** Description of the task **
Your answer should consist of all lines in the listing that hold the word "logic".

***** Given records

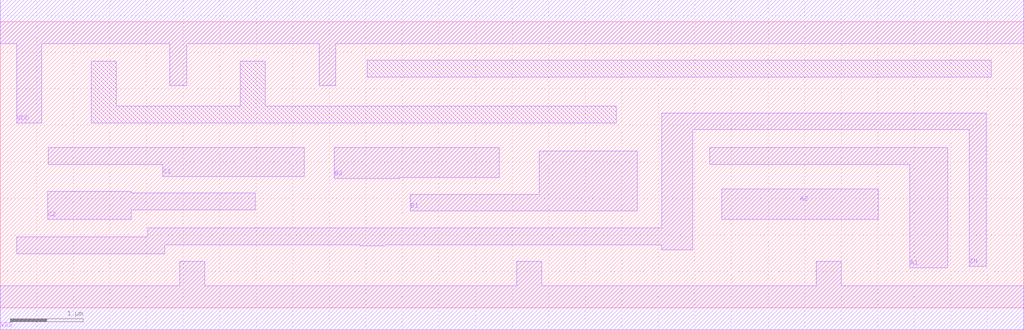
<source format=lef>
# Copyright 2022 GlobalFoundries PDK Authors
#
# Licensed under the Apache License, Version 2.0 (the "License");
# you may not use this file except in compliance with the License.
# You may obtain a copy of the License at
#
#      http://www.apache.org/licenses/LICENSE-2.0
#
# Unless required by applicable law or agreed to in writing, software
# distributed under the License is distributed on an "AS IS" BASIS,
# WITHOUT WARRANTIES OR CONDITIONS OF ANY KIND, either express or implied.
# See the License for the specific language governing permissions and
# limitations under the License.

MACRO gf180mcu_fd_sc_mcu7t5v0__aoi222_2
  CLASS core ;
  FOREIGN gf180mcu_fd_sc_mcu7t5v0__aoi222_2 0.0 0.0 ;
  ORIGIN 0 0 ;
  SYMMETRY X Y ;
  SITE GF018hv5v_mcu_sc7 ;
  SIZE 14 BY 3.92 ;
  PIN A1
    DIRECTION INPUT ;
    ANTENNAGATEAREA 2.18 ;
    PORT
      LAYER METAL1 ;
        POLYGON 9.7 1.96 12.44 1.96 12.44 0.55 12.96 0.55 12.96 2.195 9.7 2.195  ;
    END
  END A1
  PIN A2
    DIRECTION INPUT ;
    ANTENNAGATEAREA 2.18 ;
    PORT
      LAYER METAL1 ;
        POLYGON 9.87 1.21 12.005 1.21 12.005 1.63 9.87 1.63  ;
    END
  END A2
  PIN B1
    DIRECTION INPUT ;
    ANTENNAGATEAREA 2.18 ;
    PORT
      LAYER METAL1 ;
        POLYGON 5.605 1.325 8.71 1.325 8.71 2.15 7.37 2.15 7.37 1.555 5.605 1.555  ;
    END
  END B1
  PIN B2
    DIRECTION INPUT ;
    ANTENNAGATEAREA 2.18 ;
    PORT
      LAYER METAL1 ;
        POLYGON 4.57 1.77 5.46 1.77 5.46 1.785 6.825 1.785 6.825 2.195 4.57 2.195  ;
    END
  END B2
  PIN C1
    DIRECTION INPUT ;
    ANTENNAGATEAREA 2.18 ;
    PORT
      LAYER METAL1 ;
        POLYGON 0.655 1.965 2.225 1.965 2.225 1.8 4.155 1.8 4.155 2.195 0.655 2.195  ;
    END
  END C1
  PIN C2
    DIRECTION INPUT ;
    ANTENNAGATEAREA 2.18 ;
    PORT
      LAYER METAL1 ;
        POLYGON 0.65 1.21 1.79 1.21 1.79 1.34 3.485 1.34 3.485 1.57 1.79 1.57 1.79 1.59 0.65 1.59  ;
    END
  END C2
  PIN ZN
    DIRECTION OUTPUT ;
    ANTENNADIFFAREA 3.1688 ;
    PORT
      LAYER METAL1 ;
        POLYGON 0.225 0.74 2.25 0.74 2.25 0.865 4.925 0.865 4.925 0.845 5.265 0.845 5.265 0.865 9.05 0.865 9.05 0.79 9.47 0.79 9.47 2.44 13.255 2.44 13.255 0.57 13.485 0.57 13.485 2.67 9.05 2.67 9.05 1.095 2.02 1.095 2.02 0.97 0.225 0.97  ;
    END
  END ZN
  PIN VDD
    DIRECTION INOUT ;
    USE power ;
    SHAPE ABUTMENT ;
    PORT
      LAYER METAL1 ;
        POLYGON 0 3.62 0.225 3.62 0.225 2.53 0.565 2.53 0.565 3.62 2.32 3.62 2.32 3.04 2.55 3.04 2.55 3.62 4.36 3.62 4.36 3.04 4.59 3.04 4.59 3.62 13.55 3.62 14 3.62 14 4.22 13.55 4.22 0 4.22  ;
    END
  END VDD
  PIN VSS
    DIRECTION INOUT ;
    USE ground ;
    SHAPE ABUTMENT ;
    PORT
      LAYER METAL1 ;
        POLYGON 0 -0.3 14 -0.3 14 0.3 11.5 0.3 11.5 0.635 11.16 0.635 11.16 0.3 7.405 0.3 7.405 0.635 7.065 0.635 7.065 0.3 2.795 0.3 2.795 0.635 2.455 0.635 2.455 0.3 0 0.3  ;
    END
  END VSS
  OBS
      LAYER METAL1 ;
        POLYGON 1.245 2.53 8.425 2.53 8.425 2.76 3.625 2.76 3.625 3.38 3.285 3.38 3.285 2.76 1.585 2.76 1.585 3.38 1.245 3.38  ;
        POLYGON 5.02 3.16 13.55 3.16 13.55 3.39 5.02 3.39  ;
  END
END gf180mcu_fd_sc_mcu7t5v0__aoi222_2

</source>
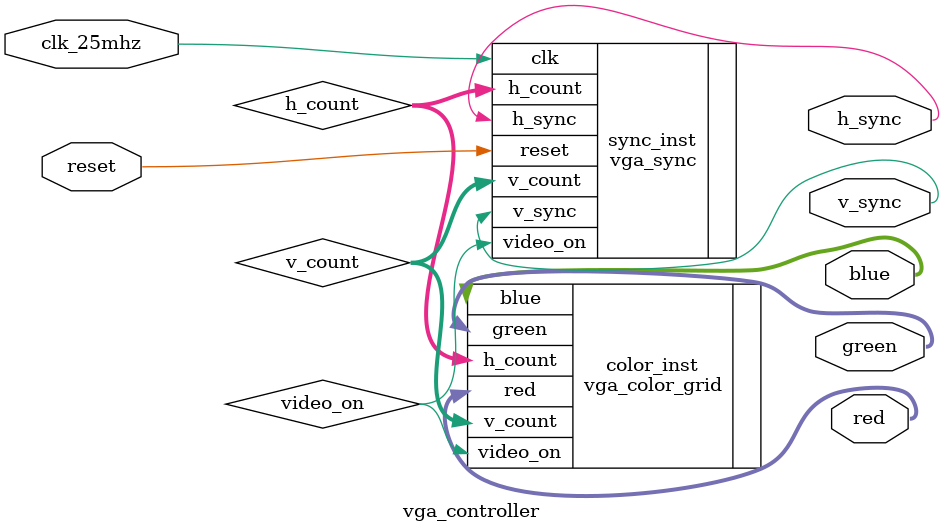
<source format=sv>
module vga_controller (
    input  logic clk_25mhz,    // Clock de 25 MHz
    input  logic reset,        // Reset activo en high

    output logic h_sync,       // Salida sync horizontal
    output logic v_sync,       // Salida sync vertical
	 //Canales VGA
    output logic [7:0] red,    // Canal rojo VGA
    output logic [7:0] green,  // Canal verde VGA
    output logic [7:0] blue    // Canal azul VGA
);

    // Señales internas
    logic [9:0] h_count, v_count;
    logic video_on;

    // Se instancian los modulos
	 
	 //sync de señales
    vga_sync sync_inst (
        .clk(clk_25mhz),
        .reset(reset),
        .h_sync(h_sync),
        .v_sync(v_sync),
        .video_on(video_on),
        .h_count(h_count),
        .v_count(v_count)
    );

    // grid connect4
    vga_color_grid color_inst (
        .h_count(h_count),
        .v_count(v_count),
        .video_on(video_on),
        .red(red),
        .green(green),
        .blue(blue)
    );

endmodule

</source>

**********

** The answer **
    input  logic clk_25mhz,    // Clock de 25 MHz
    input  logic reset,        // Reset activo en high
    output logic h_sync,       // Salida sync horizontal
    output logic v_sync,       // Salida sync vertical
    output logic [7:0] red,    // Canal rojo VGA
    output logic [7:0] green,  // Canal verde VGA
    output logic [7:0] blue    // Canal azul VGA
    logic [9:0] h_count, v_count;
    logic video_on;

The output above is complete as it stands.